Biggest QB Competition in College Football Reportedly Has an Early Leader
The offseason for the Alabama Crimson Tide has been marked by a monster of a quarterback controversy, and the time has come to settle it on the practice field.
Last season, during the NCAA championship game, Alabama benched Jalen Hurts, installed Tua Tagovailoa as the quarterback, and won a thrilling come-from-behind win in overtime over the Georgia Bulldogs in one of the greatest championship games in any sport in this century.
Hurts, a senior, now finds himself fighting for his starting job, and things may not be going well for him against his sophomore teammate and rival.
And while coach Nick Saban isn’t saying a word, sources around the team are giving the media reports that are raising alarm bells for Team Hurts:
Disclaimer: this is the first scrimmage of camp, and the only practice I’ve seen. But from what I watched today, I’ll be shocked if Tua isn’t day 1 starter, and it isn’t close. Don’t expect an announcement prior to opening kickoff tho..

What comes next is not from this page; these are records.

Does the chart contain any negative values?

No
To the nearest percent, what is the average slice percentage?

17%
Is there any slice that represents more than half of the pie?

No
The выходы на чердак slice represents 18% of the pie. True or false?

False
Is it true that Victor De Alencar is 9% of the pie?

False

— Will Lowery (@jwlowery29) August 11, 2018
In the fall scrimmage, while nobody released an actual box score, Tagovailoa was reported to have thrown three touchdowns without an interception, while Hurts threw three interceptions and did not account for a touchdown.

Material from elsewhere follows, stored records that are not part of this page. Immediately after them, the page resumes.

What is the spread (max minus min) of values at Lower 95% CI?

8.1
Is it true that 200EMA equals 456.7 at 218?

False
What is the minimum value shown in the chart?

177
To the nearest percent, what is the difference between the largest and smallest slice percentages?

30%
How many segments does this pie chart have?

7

Matt Zenitz of AL.com, while not at the event because Alabama does not allow media at its scrimmages, nonetheless had his text messages light up, and he wrote about what he was able to glean secondhand.
As the messages rolled in, saying things like “Tua with a long pass right on the money, another good ball from Tua, and another, touchdown pass to No. 44 (sophomore tight end Kendrick James),” it became clear that observers actually at the practice thought Hurts is going to lose that starting job.

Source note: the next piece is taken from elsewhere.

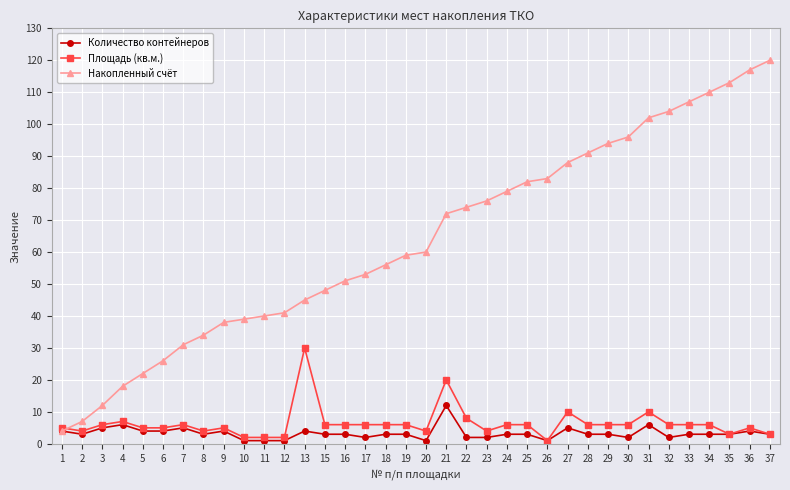

Is it true that Площадь (кв.м.) equals 30 at 13?

True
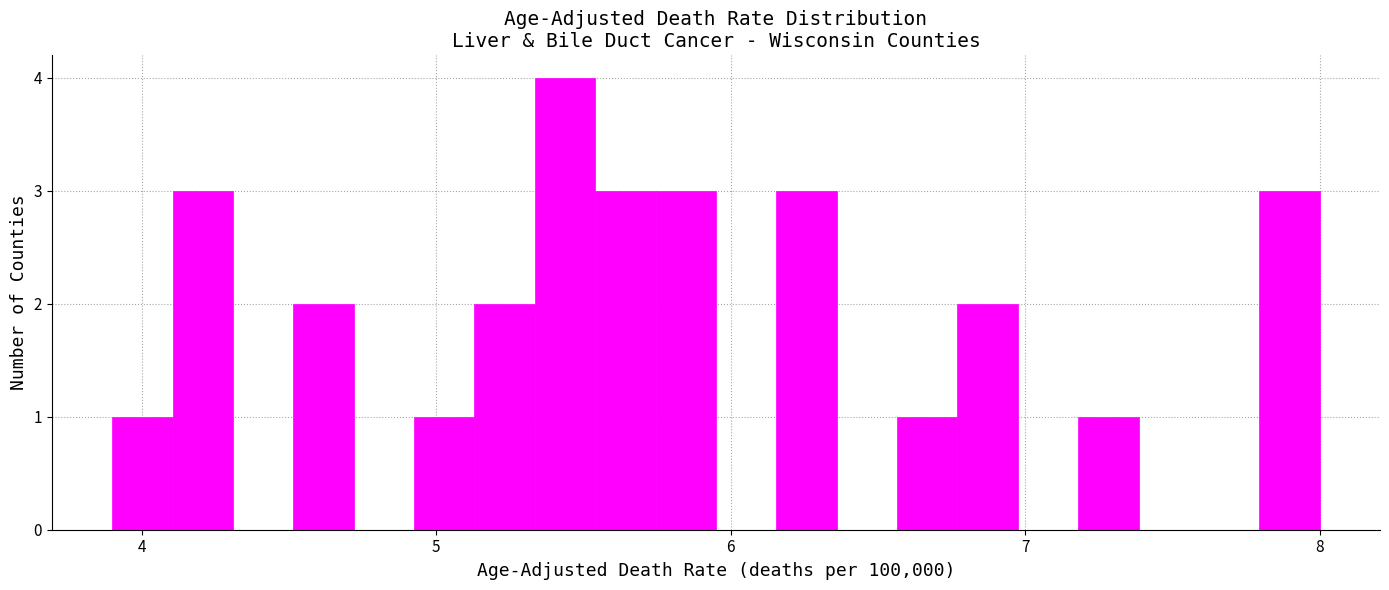

Read against the x-axis, roughly where is the centre of the tallest bar?

5.4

How much of the scoring was due to Tua and how much was due to Alabama’s receivers shaking their own team’s defense out of its shoes is a matter of debate.
On one of the touchdowns, according to Zenitz, sophomore Jerry Jeudy put a great move over on the defense then just straight-up outran them to the end zone.
Tagovailoa also threw a few questionable-judgment balls out there into traffic, according to Zenitz, possibly showing a “gunslinger mentality” in the Brett Favre mold that tends to create feast-or-famine results.
Saban, for his part, simply reminded media to pump the brakes a little rather than getting carried away by secondhand reports.
“We’re going to evaluate the quarterback situation,”Saban said, according to 247Sports. “We’re going to keep looking at the guys. What somebody did today or didn’t do today is not going to win or lose him the job, aight. It’s going to be a cumulative effect and the consistency that they practice with and play with the whole time. And that’s in fairness to both players, who are really good competitors and really working hard and really doing a good job. So we don’t have much more to say than that.”
Third-string quarterback Mac Jones also reportedly looked good in practice, throwing a touchdown of his own.
And less talked-about, but no less relevant, is Alabama’s running back competition; Josh Jacobs and freshman Jerome Ford both reportedly impressed during the scrimmage.
Regardless of who starts at quarterback, the Crimson Tide look locked and loaded to “Roll Tide” through the fall season en route to what Bama fans hope are back-to-back championships.
But as for who’s going to win that signal-caller battle, we’ll find out when they announce the lineups on opening night.